WRITTEN TASK: Once the line containing "Aktuelles Heft lesen" is reached in the listing below, reproduce it and all later lines through the final one exactly, but omit any pictures.

RECORDS FOR THE TASK:
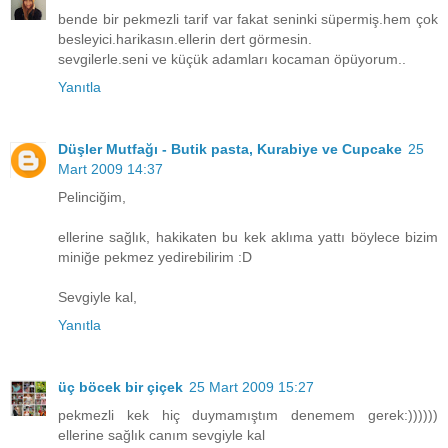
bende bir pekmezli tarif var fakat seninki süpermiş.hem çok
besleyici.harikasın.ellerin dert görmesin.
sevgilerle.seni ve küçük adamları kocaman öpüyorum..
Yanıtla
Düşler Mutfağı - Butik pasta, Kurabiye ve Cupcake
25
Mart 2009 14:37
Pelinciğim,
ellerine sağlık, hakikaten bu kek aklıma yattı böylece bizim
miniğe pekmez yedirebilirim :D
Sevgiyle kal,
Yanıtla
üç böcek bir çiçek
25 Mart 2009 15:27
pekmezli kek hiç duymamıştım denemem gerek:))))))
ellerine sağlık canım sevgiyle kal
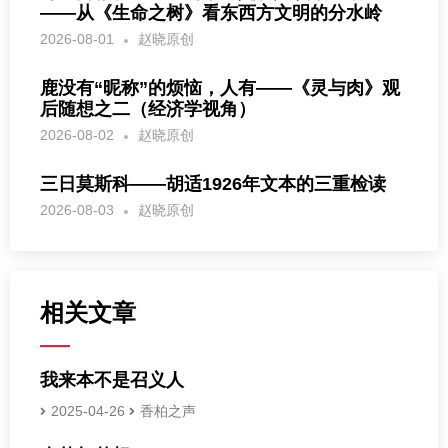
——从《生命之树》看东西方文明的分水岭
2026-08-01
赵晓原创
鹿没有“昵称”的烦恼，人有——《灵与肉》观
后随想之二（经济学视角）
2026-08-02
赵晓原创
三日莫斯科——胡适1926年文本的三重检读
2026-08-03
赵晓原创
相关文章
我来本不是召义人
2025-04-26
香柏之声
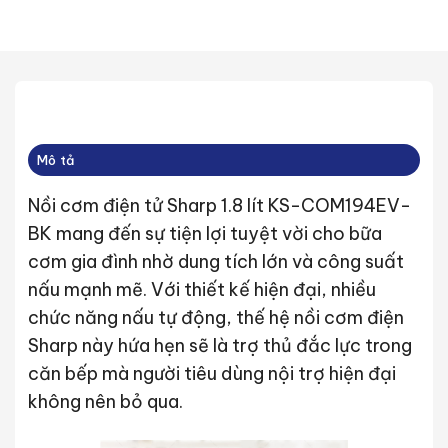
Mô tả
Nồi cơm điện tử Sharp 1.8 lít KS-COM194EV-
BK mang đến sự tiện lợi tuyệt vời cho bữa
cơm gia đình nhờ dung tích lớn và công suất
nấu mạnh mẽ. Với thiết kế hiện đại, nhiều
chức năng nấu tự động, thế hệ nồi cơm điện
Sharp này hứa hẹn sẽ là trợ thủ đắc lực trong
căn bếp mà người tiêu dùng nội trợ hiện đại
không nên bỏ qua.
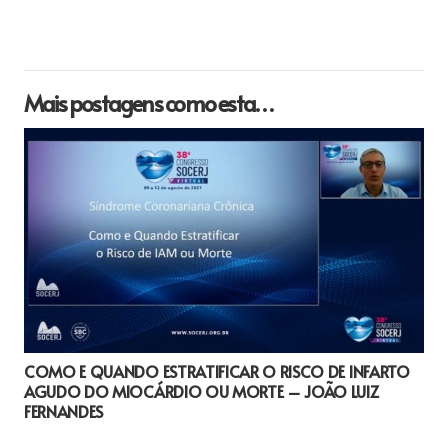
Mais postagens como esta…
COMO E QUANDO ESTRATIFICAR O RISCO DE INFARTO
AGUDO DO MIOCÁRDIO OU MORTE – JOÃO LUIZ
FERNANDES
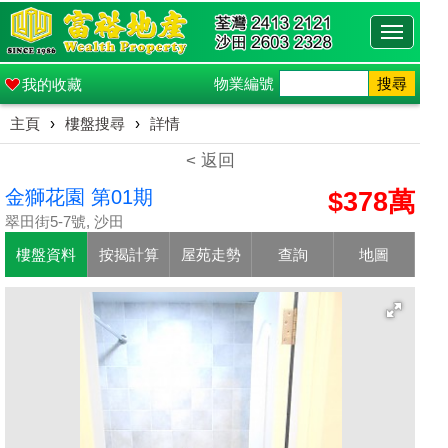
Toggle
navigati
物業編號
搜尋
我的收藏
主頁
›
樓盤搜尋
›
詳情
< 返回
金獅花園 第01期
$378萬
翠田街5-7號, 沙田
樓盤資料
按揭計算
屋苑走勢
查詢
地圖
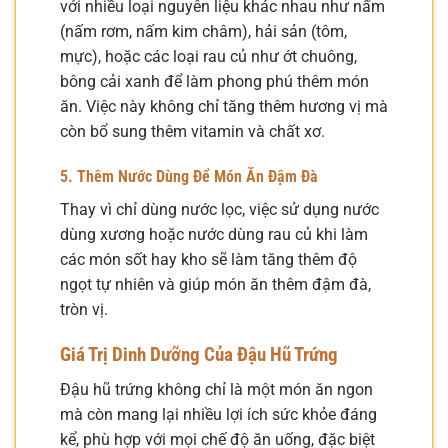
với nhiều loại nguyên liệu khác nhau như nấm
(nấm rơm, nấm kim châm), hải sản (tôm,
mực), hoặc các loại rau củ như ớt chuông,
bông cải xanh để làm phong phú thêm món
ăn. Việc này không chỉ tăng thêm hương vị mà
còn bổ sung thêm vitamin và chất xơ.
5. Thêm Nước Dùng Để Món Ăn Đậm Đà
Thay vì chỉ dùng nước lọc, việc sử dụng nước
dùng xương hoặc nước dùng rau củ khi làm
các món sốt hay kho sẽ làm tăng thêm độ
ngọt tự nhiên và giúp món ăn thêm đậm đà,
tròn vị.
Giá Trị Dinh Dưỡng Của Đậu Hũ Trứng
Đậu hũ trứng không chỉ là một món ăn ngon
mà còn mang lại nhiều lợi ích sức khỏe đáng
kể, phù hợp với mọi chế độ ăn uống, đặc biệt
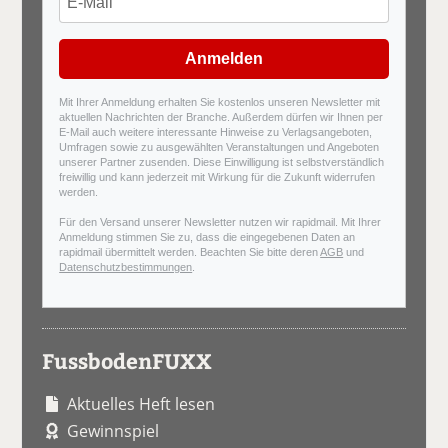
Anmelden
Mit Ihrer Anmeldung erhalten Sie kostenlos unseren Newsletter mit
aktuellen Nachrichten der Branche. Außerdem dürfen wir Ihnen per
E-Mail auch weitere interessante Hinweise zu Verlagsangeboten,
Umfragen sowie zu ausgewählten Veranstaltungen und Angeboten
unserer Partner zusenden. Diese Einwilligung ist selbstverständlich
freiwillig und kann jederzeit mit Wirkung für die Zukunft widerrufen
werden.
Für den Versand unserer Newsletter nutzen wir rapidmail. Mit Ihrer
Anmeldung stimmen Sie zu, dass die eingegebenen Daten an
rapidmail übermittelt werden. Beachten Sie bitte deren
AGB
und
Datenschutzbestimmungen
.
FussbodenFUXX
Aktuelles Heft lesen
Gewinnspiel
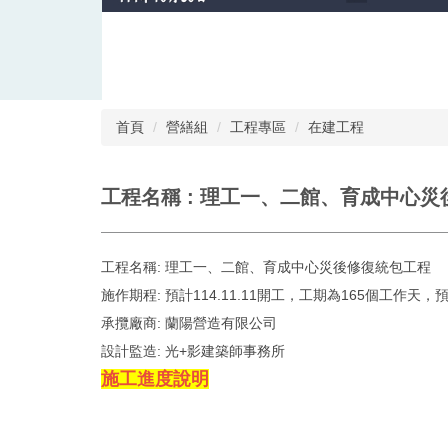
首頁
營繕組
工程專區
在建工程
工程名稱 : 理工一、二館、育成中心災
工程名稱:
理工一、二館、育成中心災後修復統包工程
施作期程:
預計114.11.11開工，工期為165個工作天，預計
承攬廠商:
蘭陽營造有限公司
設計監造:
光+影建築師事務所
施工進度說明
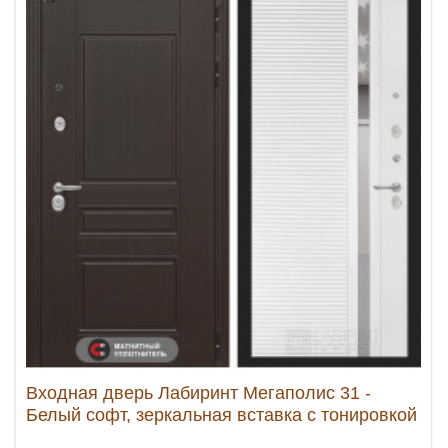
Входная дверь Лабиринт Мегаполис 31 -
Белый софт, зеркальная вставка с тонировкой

WRITTEN ANSWER:
Aktuelles Heft lesen
Gewinnspiel
首頁
營繕組
工程專區
在建工程
工程名稱 : 理工一、二館、育成中心災
工程名稱:
理工一、二館、育成中心災後修復統包工程
施作期程:
預計114.11.11開工，工期為165個工作天，預計
承攬廠商:
蘭陽營造有限公司
設計監造:
光+影建築師事務所
施工進度說明
Входная дверь Лабиринт Мегаполис 31 -
Белый софт, зеркальная вставка с тонировкой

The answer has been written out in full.